The question for all Christians is not, “Will we wait?” By virtue of becoming a Christian, we will. The question is rather, “How should we wait?” The New Testament tells us: restlessly and patiently. We don’t naturally think of these two attitudes as compatible, but they correspond in the Bible and should also go together in the Christian life. Think of the biblical imagery of a runner straining toward the finish line (Philippians 3:13-14) or a farmer waiting patiently for his crops to come out of the ground (James 5:7). Restlessness and patience are urged together in one short phrase in the book of Romans. Paul says, “But if we hope for what we do not see, we wait eagerly for it with patience” (Romans 8:25, author’s translation).
The creative tension of the Christian life is trusting fully in God’s timing even as we ache and yearn for the fulfillment of his promises. This tension is so keen that Christian writers struggling to express it sound almost nonsensical. Here’s a delightful sentence from John Chapman: “We must learn to be content with the dissatisfaction of not yet being what we one day will be.” All Christians are called to live with “great impatience and patient endurance.” According to Walter Grundmann, we are to be characterized by “burning expectation in conformity with the divine plans.”

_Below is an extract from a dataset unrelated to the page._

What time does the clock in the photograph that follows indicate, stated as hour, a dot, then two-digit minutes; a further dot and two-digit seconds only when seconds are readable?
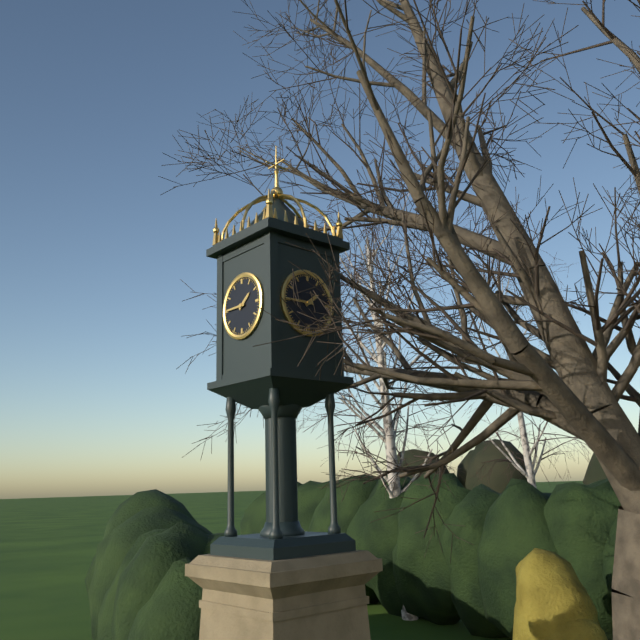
1.45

Challenge of Restless Patience
Living out this biblical tension of restlessness and patience is a challenge for every Christian. In the West, where life is comfortable and entertainment abundant, we become so enamored of our present that we cease to lean forward restlessly toward our much greater future. We wouldn’t admit it, but perhaps we feel like the teenage girl in the 2009 documentary film Waiting for Armageddon who believes Jesus will return very soon. Reflecting on the fact that her grandparents lived full and rich lives but she won’t because of Jesus’ imminent return, she complains, “It doesn’t seem fair.” Sounds crazy, right? But when was the last time you actually yearned for the new creation? We’re more comfortable than restless.
Or perhaps we fail not to wait restlessly but rather to wait patiently. Americans don’t like to wait for anything. The massive appeal of the modern prosperity gospel can be attributed in part to our desire to have right now the fulfillment of all of God’s promises.

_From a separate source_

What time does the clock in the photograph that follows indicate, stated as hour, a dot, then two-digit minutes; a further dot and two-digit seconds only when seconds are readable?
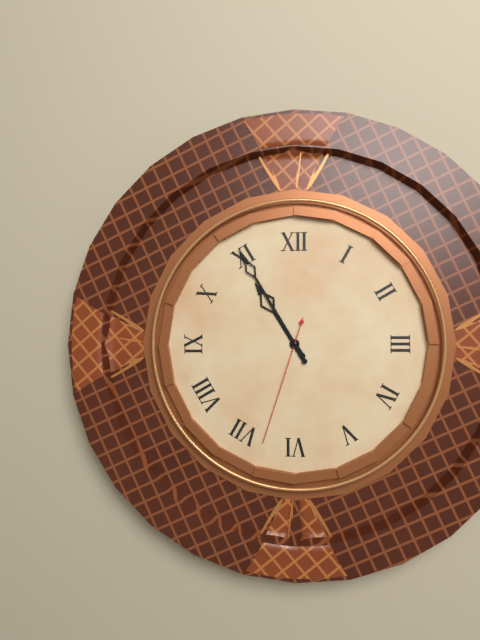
10.55.33
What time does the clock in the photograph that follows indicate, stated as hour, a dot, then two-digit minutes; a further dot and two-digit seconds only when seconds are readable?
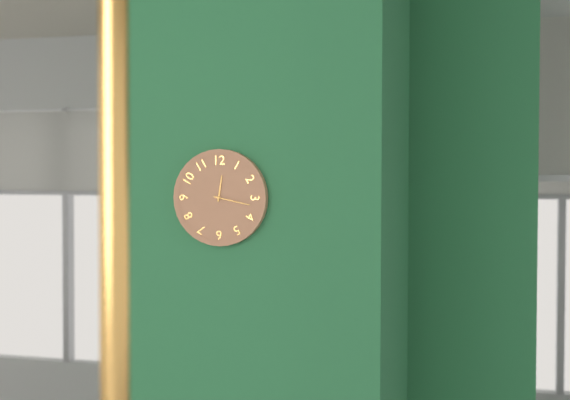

Many of us who recognize the health-and-wealth gospel as terrible theology nevertheless create our own mini-versions of it every day. Of course we don’t intentionally formulate a bad system of theology. Instead, we do it mainly through our false expectations of what this present world can and should offer us. As we enter a new day, we expect things to go right, not wrong. We have a baseline expectation that there will be ample and good food for breakfast, the car will start, the job will go smoothly, and the children will go to sleep immediately at bedtime. These false expectations are exposed when things don’t go according to our plan and we respond sinfully, as though God has failed to give us something he had promised.

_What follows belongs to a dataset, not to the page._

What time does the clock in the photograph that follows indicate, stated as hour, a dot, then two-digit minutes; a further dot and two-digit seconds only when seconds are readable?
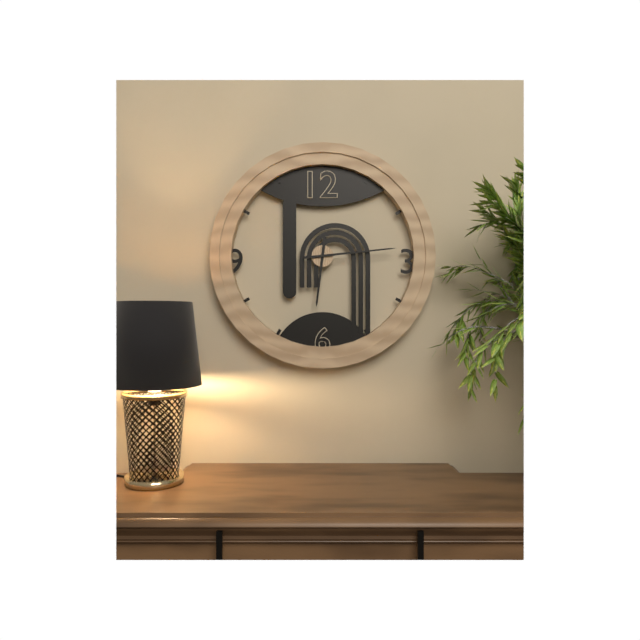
6.14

God calls us to wait restlessly for Jesus with a patient assurance founded upon his promises: “But according to his promises we are waiting for new heavens and a new earth in which righteousness dwells” (2 Peter 3:13). Eschatology gives us resources for understanding and addressing the brokenness we experience in this imperfect world as we wait for Jesus. It also reminds us of the great victory Christ has already achieved and the final victory he promises. Eschatology matters for all of life.